On Tuesday the ninth of April, the grand jury at the Central Criminal Court briefly heard the testimony of two witnesses—Prince Leopold and John Brown—and quickly returned a true bill against O'Connor, for a misdemeanor under Peel's Act. Later that afternoon, O'Connor was brought before the bar. It was known
that he now had legal representation, and his trial was scheduled for Thursday. His attorney was not, however, in the room, nor were his parents. The boy appeared at first sheepish before the trappings of the law, but quickly regained his confidence. The Clerk of Arraigns asked him how he pleaded. O'Connor paused. Earlier that day, he had spoken with his mother in his cell. The scales had been removed from his eyes, he told her: he “saw the effects of what he had done.” She understood this to mean that he had been mad when he committed the act—the scales were before his eyes—and now was sane, and contrite. Most likely, neither madness nor contrition had anything to do with it.

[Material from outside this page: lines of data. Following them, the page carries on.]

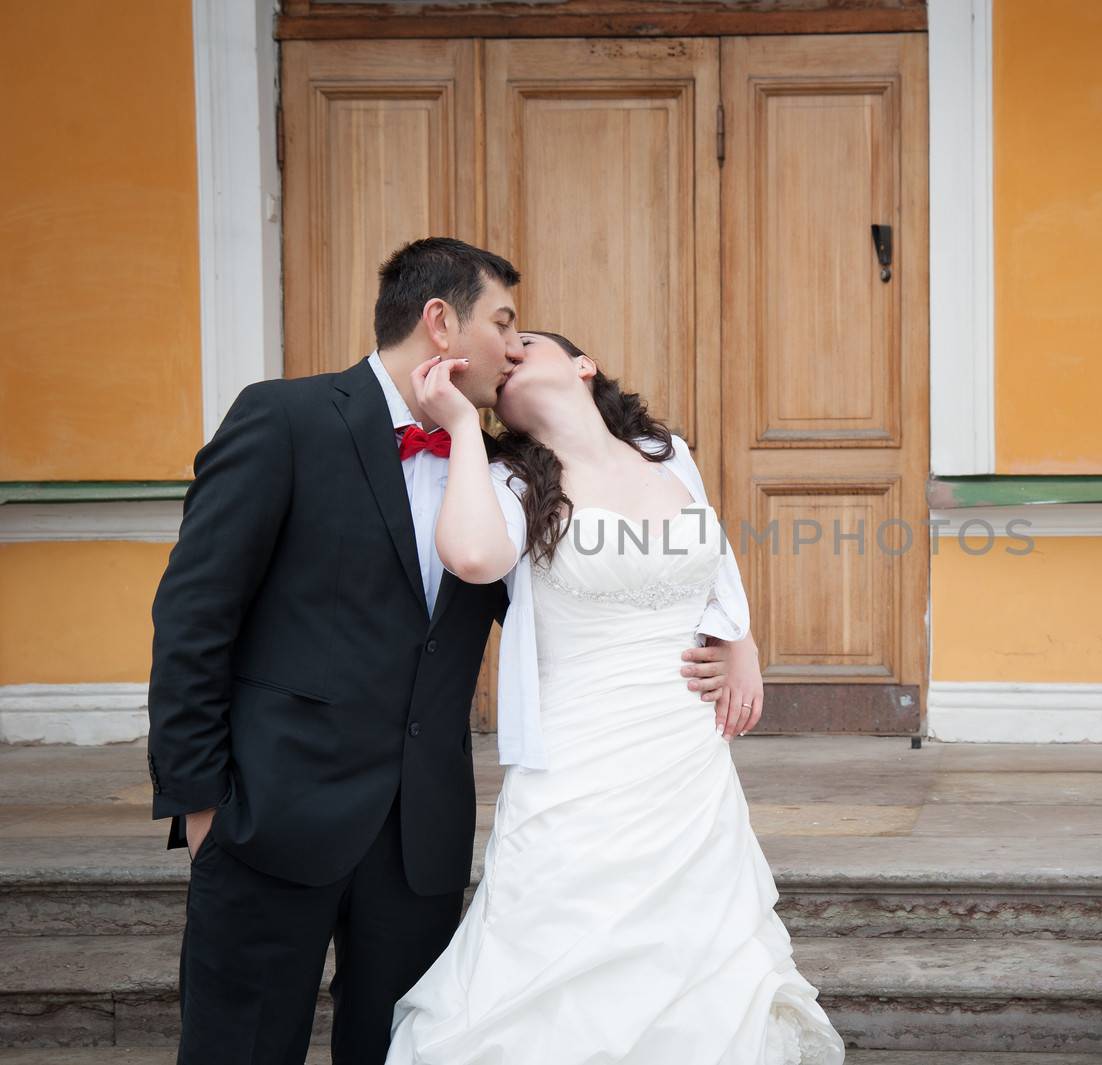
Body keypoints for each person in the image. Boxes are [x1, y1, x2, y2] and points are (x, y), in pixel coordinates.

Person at [146, 239, 734, 1064]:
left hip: (420, 840)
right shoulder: (285, 418)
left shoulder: (503, 475)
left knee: (398, 1051)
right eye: (503, 322)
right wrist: (199, 803)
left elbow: (646, 544)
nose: (513, 346)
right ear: (440, 322)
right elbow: (193, 618)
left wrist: (729, 633)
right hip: (271, 816)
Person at [383, 332, 845, 1063]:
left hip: (685, 754)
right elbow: (472, 556)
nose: (506, 355)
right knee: (564, 940)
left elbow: (712, 556)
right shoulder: (509, 478)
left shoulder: (666, 453)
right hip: (579, 754)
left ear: (581, 364)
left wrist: (742, 640)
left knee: (699, 949)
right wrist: (464, 426)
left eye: (524, 342)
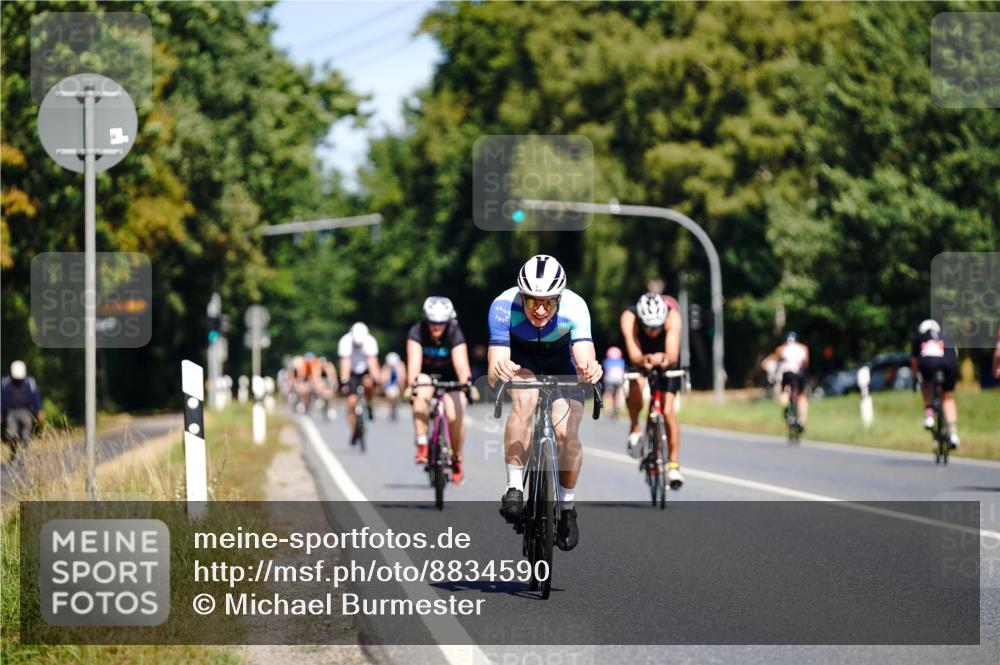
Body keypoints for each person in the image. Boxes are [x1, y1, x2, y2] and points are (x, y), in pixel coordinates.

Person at [488, 254, 603, 551]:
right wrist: (501, 371)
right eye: (532, 302)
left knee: (566, 434)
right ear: (521, 296)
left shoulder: (576, 307)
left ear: (560, 298)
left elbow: (584, 356)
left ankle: (566, 508)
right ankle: (514, 488)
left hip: (562, 362)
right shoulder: (503, 306)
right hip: (523, 361)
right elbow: (493, 373)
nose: (539, 310)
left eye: (549, 303)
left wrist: (590, 369)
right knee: (525, 401)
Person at [620, 293, 685, 489]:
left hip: (666, 358)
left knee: (667, 411)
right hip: (640, 357)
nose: (652, 332)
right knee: (636, 388)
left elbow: (672, 354)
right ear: (640, 320)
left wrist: (662, 359)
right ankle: (634, 426)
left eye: (657, 327)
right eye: (648, 327)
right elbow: (633, 353)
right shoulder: (628, 318)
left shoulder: (673, 316)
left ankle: (673, 464)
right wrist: (645, 361)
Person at [407, 297, 472, 484]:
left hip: (451, 378)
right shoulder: (417, 331)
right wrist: (412, 384)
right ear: (426, 320)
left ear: (448, 321)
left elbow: (461, 364)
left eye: (441, 324)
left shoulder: (454, 331)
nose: (436, 328)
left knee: (455, 415)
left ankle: (456, 458)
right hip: (427, 375)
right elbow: (414, 363)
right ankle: (421, 444)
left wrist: (466, 384)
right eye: (432, 323)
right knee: (420, 391)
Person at [910, 319, 960, 448]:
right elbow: (954, 356)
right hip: (949, 366)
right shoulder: (946, 336)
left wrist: (915, 378)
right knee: (948, 398)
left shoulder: (919, 337)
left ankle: (929, 415)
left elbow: (914, 360)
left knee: (926, 384)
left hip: (928, 365)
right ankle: (953, 434)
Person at [338, 322, 381, 444]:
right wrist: (344, 382)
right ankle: (354, 431)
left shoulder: (370, 341)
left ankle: (370, 403)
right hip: (351, 372)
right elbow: (345, 364)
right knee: (351, 402)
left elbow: (373, 364)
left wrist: (376, 380)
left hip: (365, 370)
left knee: (368, 383)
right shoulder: (345, 341)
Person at [762, 331, 810, 431]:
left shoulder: (781, 348)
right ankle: (802, 421)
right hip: (799, 374)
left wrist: (766, 363)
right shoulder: (803, 348)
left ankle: (786, 409)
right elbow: (805, 363)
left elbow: (771, 360)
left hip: (787, 374)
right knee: (801, 396)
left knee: (785, 391)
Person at [2, 360, 44, 457]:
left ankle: (24, 454)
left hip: (26, 411)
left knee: (26, 435)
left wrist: (39, 410)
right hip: (11, 412)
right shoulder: (5, 382)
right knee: (11, 434)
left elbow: (35, 396)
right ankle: (13, 452)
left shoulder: (30, 381)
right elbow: (2, 398)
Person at [602, 346, 626, 418]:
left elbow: (605, 370)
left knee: (608, 394)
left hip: (609, 380)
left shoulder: (607, 361)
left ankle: (609, 409)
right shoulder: (622, 361)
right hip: (619, 380)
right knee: (618, 394)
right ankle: (617, 407)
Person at [381, 352, 405, 421]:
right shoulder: (386, 367)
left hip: (397, 385)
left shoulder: (401, 365)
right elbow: (383, 379)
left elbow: (403, 378)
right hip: (390, 384)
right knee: (390, 395)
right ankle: (392, 407)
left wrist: (398, 375)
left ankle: (396, 403)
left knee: (395, 394)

He knew what he had done; he knew that he had broken the law—and as a devoted adherent to the truth, he knew what he had to do.

He pleaded guilty.

Those in the courtroom were visibly startled by the boy's plea, aware that his family, solicitor, and attorney had for some time been working upon a defense; all were expecting a trial on Thursday. Instead, the verdict was recorded, the Deputy Recorder directed that O'Connor be brought up that day for his sentencing, and he was taken away.

George O'Connor, who had been consulting with Dr. Tuke about his son's defense when his son pleaded, did not learn about the plea until the next day, when he read about it in a newspaper. He, Tuke, and O'Connor's attorney J. W. Hume-Williams agreed that the plea must be withdrawn: O'Connor's insanity prevented him from understanding what he was doing. Hume-Williams thus stood before the presiding judge, Baron Cleasby, on Wednesday, claiming he had a “startling amount of evidence” to support the claim of O'Connor's derangement. Cleasby seemed surprised: he had not heard that there was any hint of madness in the boy when he pleaded. Nevertheless, he allowed Hume-Williams to bring up the matter at O'Connor's sentencing the next day.

O'Connor thus had a trial. The courtroom was crowded, particularly with bewigged barristers expecting the setting of new legal precedents. O'Connor was brought to the dock, now neatly dressed
and very much aware of his own importance: “he bowed neither to judge nor jury,” noted a reporter, “but posed himself as if sitting for his photograph.” His legal position was an odd one, for both his attorney and Attorney General Coleridge, appearing for the Crown, claimed to be his true advocate. Hume-Williams adopted Dr. Tuke's argument that if O'Connor were truly insane, medical care at the Queen's pleasure would better suit him than any number of years in an English prison. Coleridge, on the other hand, argued that an acquittal on the grounds of insanity would in effect ensure a worse punishment—a lifetime of confinement. Though a jury was empaneled to consider the question, it was more limited in scope than a full-blown criminal trial, for—as Baron Cleasby, a judge known to be a niggler on points of law, and never quite comfortable in a criminal courtroom, repeatedly made it clear, the hearing focused upon a single question: was Arthur O'Connor sane at the moment he pled guilty? Whether he was insane when he assaulted the Queen was not relevant. O'Connor's attorney J. W. Hume-Williams argued that O'Connor's state of mind at the time of the assault was indeed relevant and admissible, since it pointed to a long-term mental illness which endured until the moment O'Connor pled. But Cleasby would have none of it, interrupting Hume-Williams after the second sentence of his opening speech, and relentlessly afterwards, cautioning him to keep to the single question at issue.